[Saved entries]
--- START ---

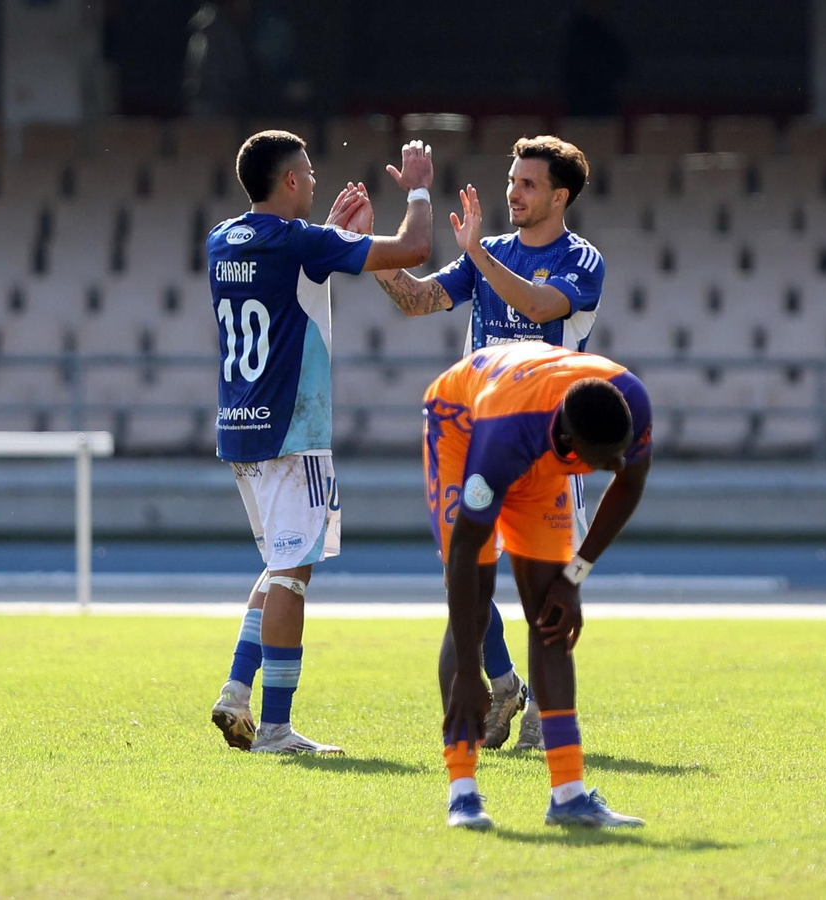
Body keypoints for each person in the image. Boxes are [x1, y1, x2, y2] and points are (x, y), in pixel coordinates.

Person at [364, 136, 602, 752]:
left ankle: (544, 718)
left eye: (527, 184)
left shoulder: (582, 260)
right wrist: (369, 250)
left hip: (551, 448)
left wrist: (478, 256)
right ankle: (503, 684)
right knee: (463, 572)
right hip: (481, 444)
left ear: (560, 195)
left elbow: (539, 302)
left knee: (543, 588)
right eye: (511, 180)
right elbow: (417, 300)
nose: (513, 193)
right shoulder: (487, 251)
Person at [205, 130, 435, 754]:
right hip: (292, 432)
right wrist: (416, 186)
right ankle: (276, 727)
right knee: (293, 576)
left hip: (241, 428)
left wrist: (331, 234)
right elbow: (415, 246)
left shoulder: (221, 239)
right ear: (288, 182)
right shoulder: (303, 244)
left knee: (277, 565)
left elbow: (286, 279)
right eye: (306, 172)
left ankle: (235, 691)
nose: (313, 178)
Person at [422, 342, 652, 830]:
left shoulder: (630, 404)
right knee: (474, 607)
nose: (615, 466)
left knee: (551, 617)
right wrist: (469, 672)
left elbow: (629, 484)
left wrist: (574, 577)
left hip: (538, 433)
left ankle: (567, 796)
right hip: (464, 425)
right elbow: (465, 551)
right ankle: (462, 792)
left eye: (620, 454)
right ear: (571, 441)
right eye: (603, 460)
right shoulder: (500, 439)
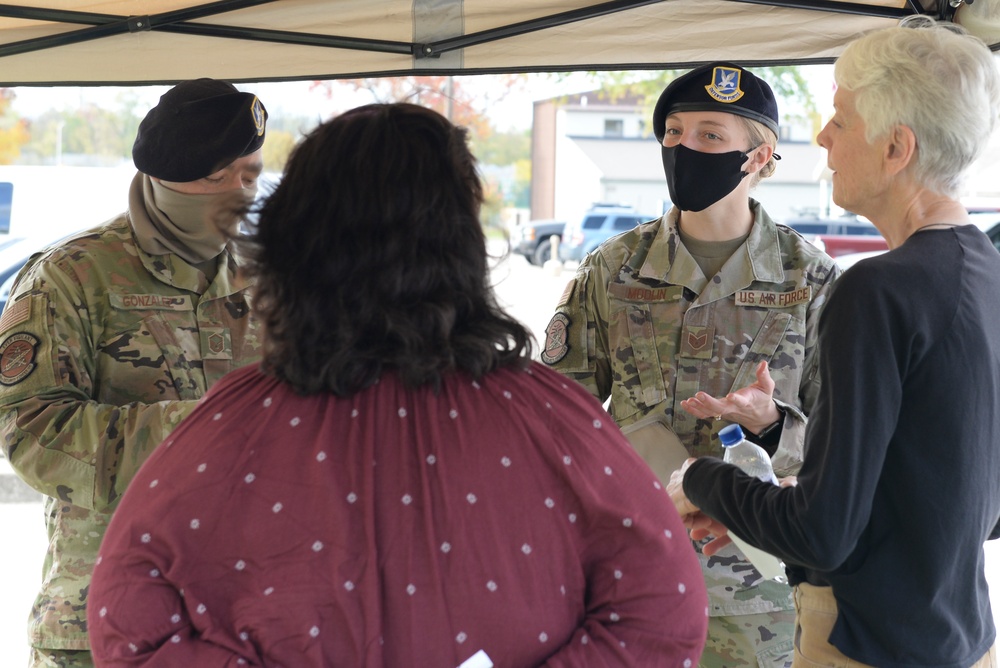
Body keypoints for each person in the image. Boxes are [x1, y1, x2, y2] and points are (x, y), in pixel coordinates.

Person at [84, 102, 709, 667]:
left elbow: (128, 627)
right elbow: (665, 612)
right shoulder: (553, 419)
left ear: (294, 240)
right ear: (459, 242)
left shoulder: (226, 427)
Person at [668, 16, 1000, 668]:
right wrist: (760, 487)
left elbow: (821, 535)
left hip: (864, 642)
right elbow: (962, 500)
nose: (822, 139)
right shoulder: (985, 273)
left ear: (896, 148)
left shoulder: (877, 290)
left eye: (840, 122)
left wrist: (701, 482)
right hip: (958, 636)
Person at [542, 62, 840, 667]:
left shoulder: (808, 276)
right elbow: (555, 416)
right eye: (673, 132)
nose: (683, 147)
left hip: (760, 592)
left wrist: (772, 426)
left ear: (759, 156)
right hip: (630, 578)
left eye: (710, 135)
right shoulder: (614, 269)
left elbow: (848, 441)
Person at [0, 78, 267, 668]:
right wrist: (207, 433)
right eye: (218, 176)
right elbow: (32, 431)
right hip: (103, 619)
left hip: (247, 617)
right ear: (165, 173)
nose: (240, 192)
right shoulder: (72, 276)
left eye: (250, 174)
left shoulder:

--- END ---

- **EXERCISE REQUIREMENTS**
Each line in the data that holds the string "knee" should be found and copied.

- **SOLVED EXERCISE**
right knee: (463, 572)
left knee: (543, 588)
right knee: (293, 576)
left knee: (277, 565)
right knee: (474, 607)
left knee: (551, 617)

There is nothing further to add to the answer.